Once the line containing "613 306 0.64" is found in the data below, output that line and every line after it through the last, unchanged and with nothing else.

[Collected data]

■ ■ ■

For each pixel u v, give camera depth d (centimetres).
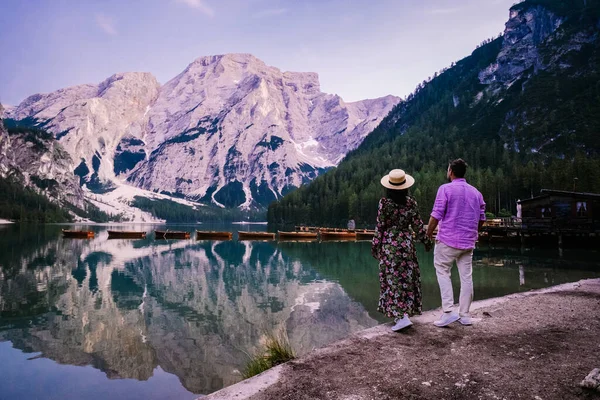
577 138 12325
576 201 3872
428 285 1870
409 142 17162
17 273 2766
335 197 12081
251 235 7712
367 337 502
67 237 7600
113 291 2147
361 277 2452
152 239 7462
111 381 948
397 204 534
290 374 384
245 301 1841
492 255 3114
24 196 18450
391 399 322
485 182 8369
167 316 1594
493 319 589
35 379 960
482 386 344
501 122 16250
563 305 689
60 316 1599
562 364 395
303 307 1642
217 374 991
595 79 14725
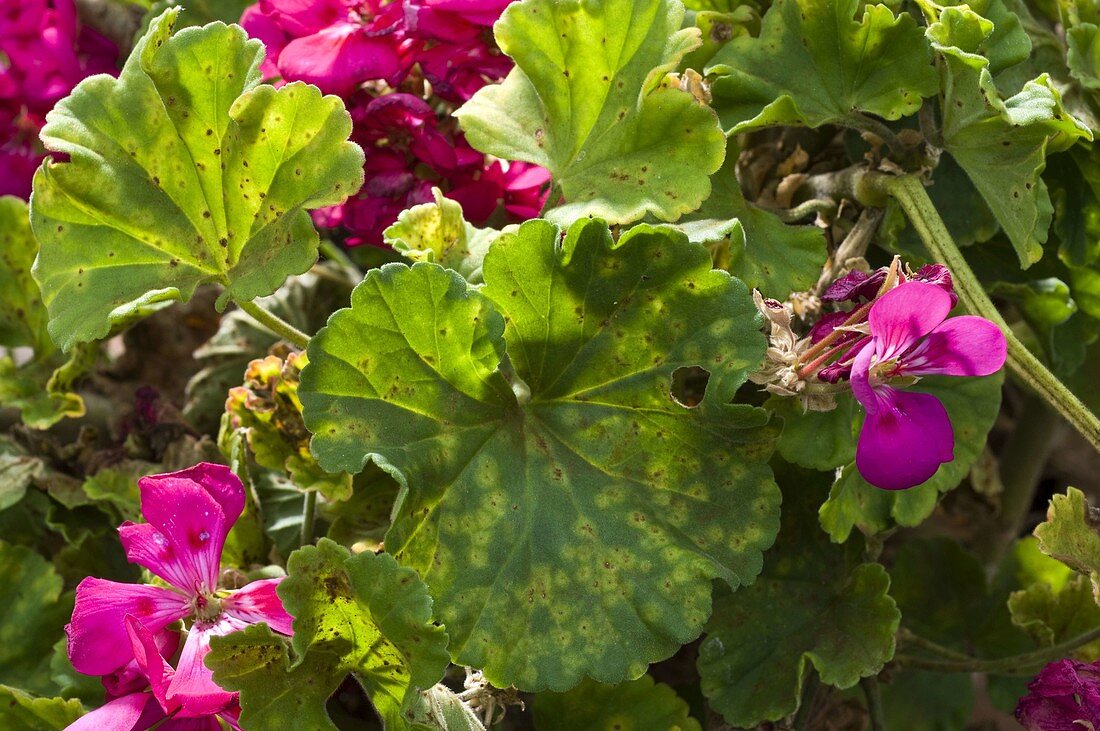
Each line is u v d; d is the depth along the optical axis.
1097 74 0.71
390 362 0.64
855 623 0.69
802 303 0.69
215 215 0.66
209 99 0.65
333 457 0.63
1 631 0.73
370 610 0.62
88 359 0.75
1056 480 0.95
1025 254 0.67
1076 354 0.75
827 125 0.73
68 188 0.65
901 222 0.70
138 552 0.64
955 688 0.80
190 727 0.64
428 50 0.69
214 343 0.79
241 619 0.64
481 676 0.66
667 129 0.66
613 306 0.64
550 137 0.67
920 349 0.63
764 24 0.69
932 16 0.67
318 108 0.65
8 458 0.75
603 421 0.65
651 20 0.66
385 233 0.67
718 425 0.64
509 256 0.64
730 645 0.69
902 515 0.69
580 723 0.70
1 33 0.75
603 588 0.64
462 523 0.64
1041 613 0.75
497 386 0.65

■ ■ ■

REPLY
613 306 0.64
550 137 0.67
920 349 0.63
764 24 0.69
932 16 0.67
318 108 0.65
8 458 0.75
603 421 0.65
651 20 0.66
385 233 0.67
718 425 0.64
509 256 0.64
730 645 0.69
902 515 0.69
580 723 0.70
1 33 0.75
603 588 0.64
462 523 0.64
1041 613 0.75
497 386 0.65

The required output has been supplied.